[Stored data]
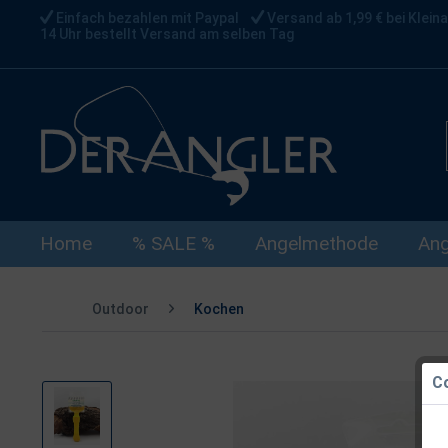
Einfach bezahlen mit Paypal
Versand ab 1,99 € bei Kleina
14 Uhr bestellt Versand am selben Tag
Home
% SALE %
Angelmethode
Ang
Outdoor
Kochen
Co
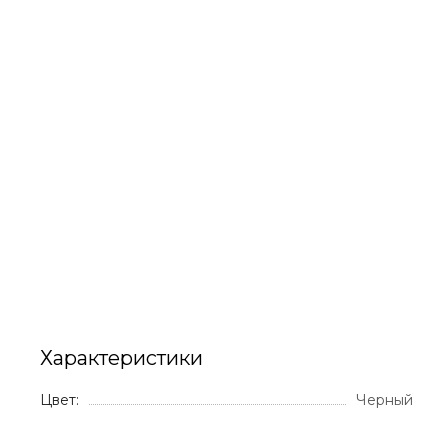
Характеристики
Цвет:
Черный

---

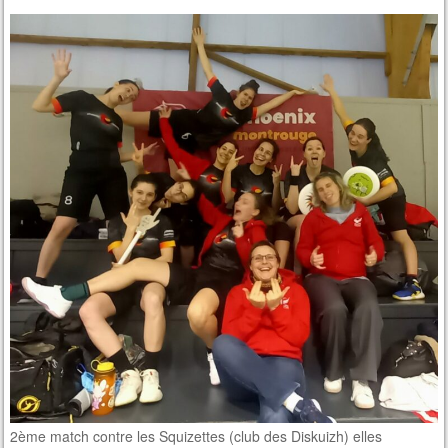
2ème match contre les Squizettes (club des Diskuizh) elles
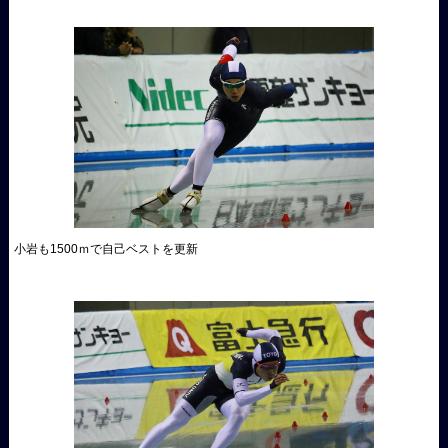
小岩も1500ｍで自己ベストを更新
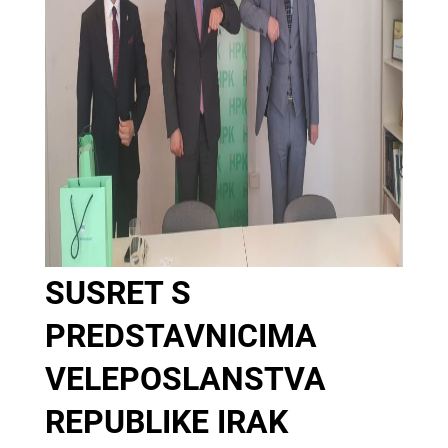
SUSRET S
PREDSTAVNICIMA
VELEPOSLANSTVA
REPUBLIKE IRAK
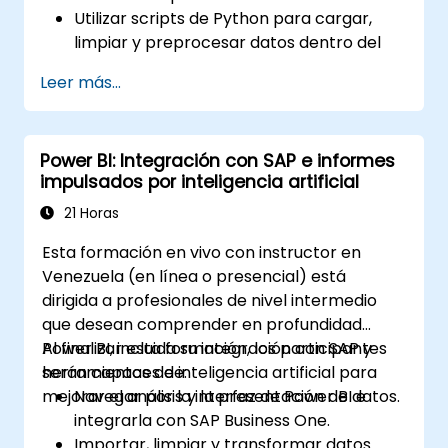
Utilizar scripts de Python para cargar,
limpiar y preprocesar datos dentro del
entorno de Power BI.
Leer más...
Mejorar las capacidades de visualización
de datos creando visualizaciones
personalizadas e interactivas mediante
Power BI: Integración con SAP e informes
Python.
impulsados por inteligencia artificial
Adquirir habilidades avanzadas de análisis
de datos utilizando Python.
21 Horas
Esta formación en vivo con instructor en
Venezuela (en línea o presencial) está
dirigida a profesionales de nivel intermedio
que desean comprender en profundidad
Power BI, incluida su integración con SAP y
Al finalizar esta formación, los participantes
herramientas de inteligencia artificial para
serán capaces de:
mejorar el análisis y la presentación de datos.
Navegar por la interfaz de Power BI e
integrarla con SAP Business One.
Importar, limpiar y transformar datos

§ Exercise aim
Find the lines above that hold "para", then copy each of them.

§ Your response
Utilizar scripts de Python para cargar,
herramientas de inteligencia artificial para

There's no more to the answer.